If I started with a compositio loci I should never reach the meditation. The picture would go on elaborating itself indefinitely and becoming every moment of less spiritual relevance.

There is indeed one mental image which does not lure me away into trivial elaborations. I mean the Crucifixion itself; not seen in terms of all the pictures and crucifixes, but as we must suppose it to have been in its raw, historical reality. But even this is of less spiritual value than one might expect. Compunction, compassion, gratitude—all the fruitful emotions—are strangled. Sheer physical horror leaves no room for them. Nightmare. Even so, the image ought to be periodically faced. But no-one could live with it. It did not become a frequent motif of Christian art until the generations which had seen real crucifixions were all dead. As for many hymns and sermons on the subject—endlessly harping on blood, as if that were all that mattered—they must be the work either of people so far above me that they can’t reach me, or else of people with no imagination at all. (Some might be cut off from me by both these gulfs.)

Yet mental images play an important part in my prayers. I doubt if any act of will or thought or emotion occurs in me without them. But they seem to help me most when they are most fugitive and fragmentary—rising and bursting like bubbles in champagne or wheeling like rooks in a windy sky: contradicting one another (in logic) as the crowded metaphors of a swift poet may do. Fix on any one, and it goes dead. You must do as Blake would do with a joy; kiss it as it flies. And then, in their total effect, they do mediate to me something very important. It is always something qualitative—more like an adjective than a noun. That, for me, gives it the impact of reality. For I think we respect nouns (and what we think they stand for) too much. All my deepest, and certainly all my earliest, experiences seem to be of sheer quality. The terrible and the lovely are older and solider than terrible and lovely things. If a musical phrase could be translated into words at all it would become an adjective. A great lyric is very like a long, utterly adequate, adjective. Plato was not so silly as the Moderns think when he elevated abstract nouns—that is, adjectives disguised as nouns—into the supreme realities—the Forms.

I know very well that in logic God is a “substance”. Yet my thirst for quality is authorised even here: “We give thanks to thee for thy great glory.” He is this glory. What He is (the quality) is no abstraction from Him. A personal God, to be sure; but so much more than personal. To speak more soberly, our whole distinction between “things” and “qualities”, “substances” and “attitudes”, has no application to Him. Perhaps it has much less than we suppose even to the created universe. Perhaps it is only part of the stage set.

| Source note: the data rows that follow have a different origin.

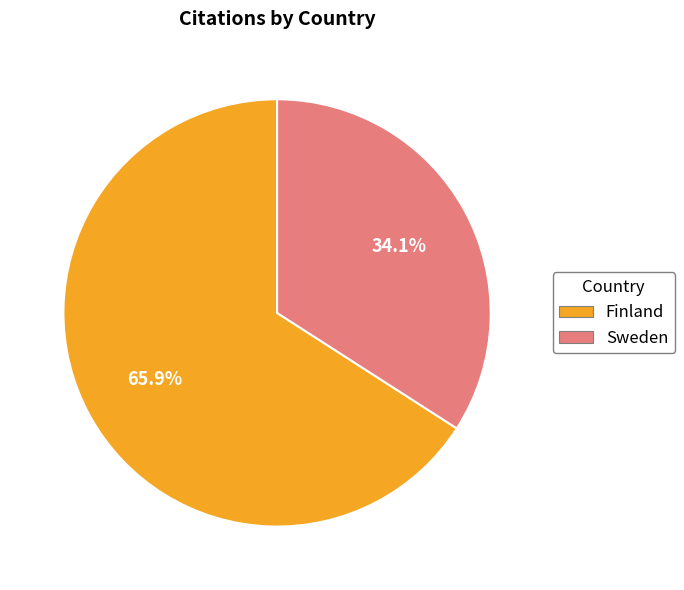

How many segments does this pie chart have?

2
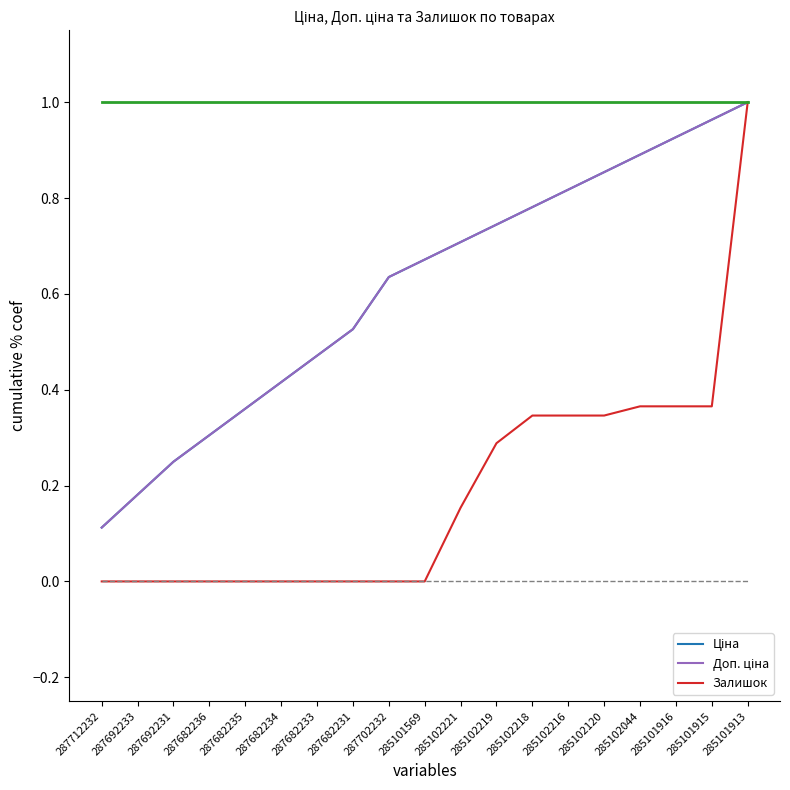

Where do Залишок and Ціна first cross each other?

285101915 and 285101913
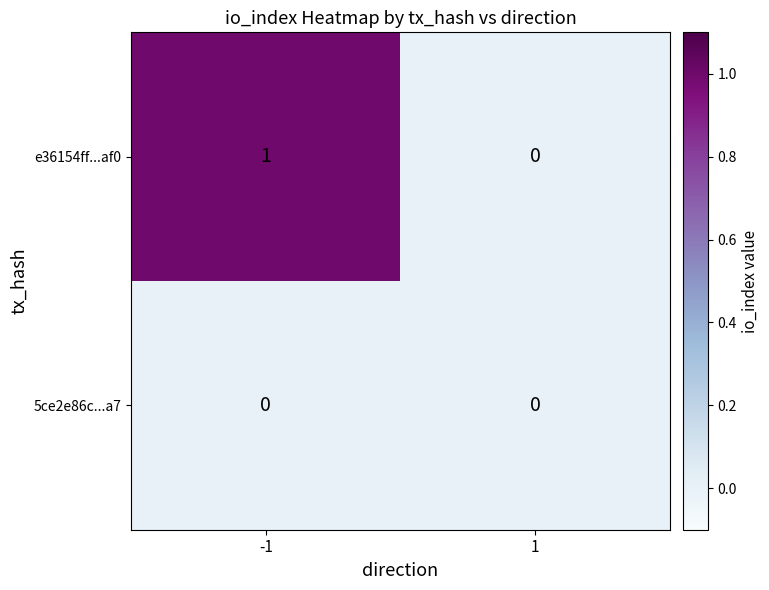

Which series has the largest total across all categories?

e36154ff...af0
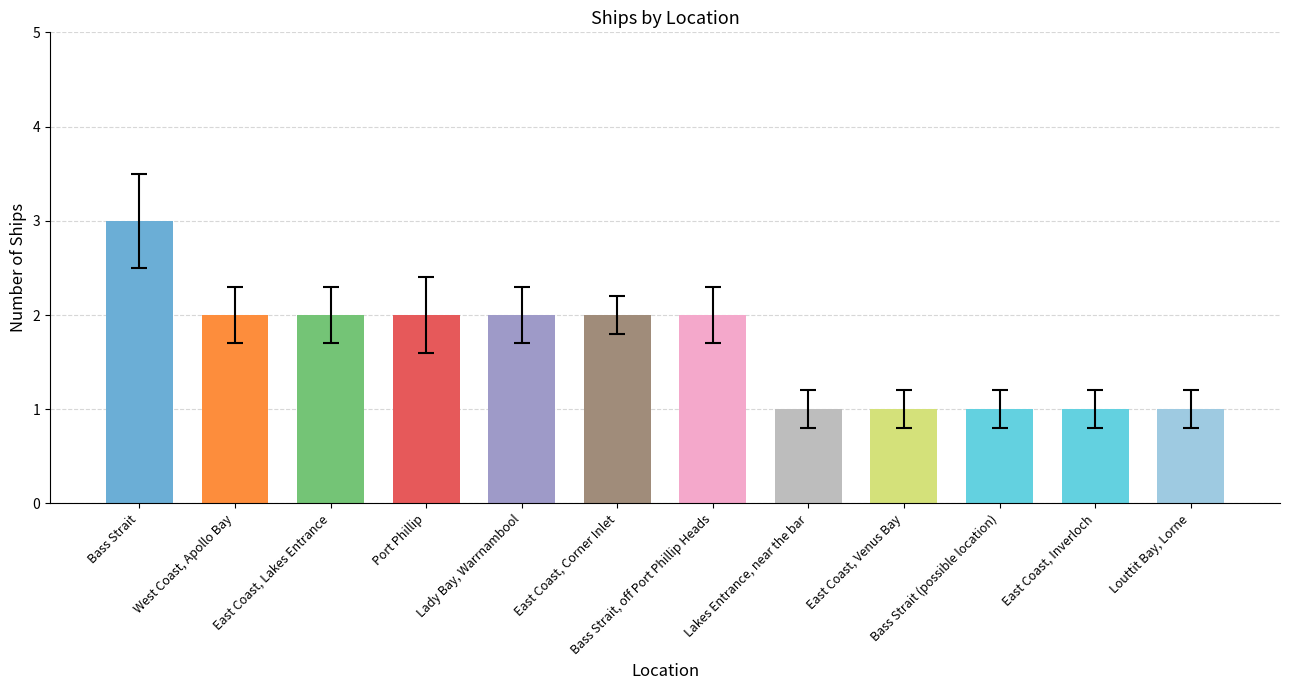

How many bars are there in total?

12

The wave of images, thrown off like a spray from the prayer, all momentary, all correcting, refining, “interanimating” one another, and giving a kind of spiritual body to the unimaginable, occurs more, I find, in acts of worship than in petitionary prayers. Of which, perhaps, we have written enough. But I don’t regret it. They are the right starting point. They raise all the problems. If anyone attempted to practise, or to discuss, the higher forms without going through this turnstile, I should distrust him. “The higher does not stand without the lower.” An omission or disdain of petitionary prayer can sometimes, I think, spring not from superior sanctity but from a lack of faith and a consequent preference for levels where the question: “Am I only doing things to myself?” does not jut out in such apparent crudity.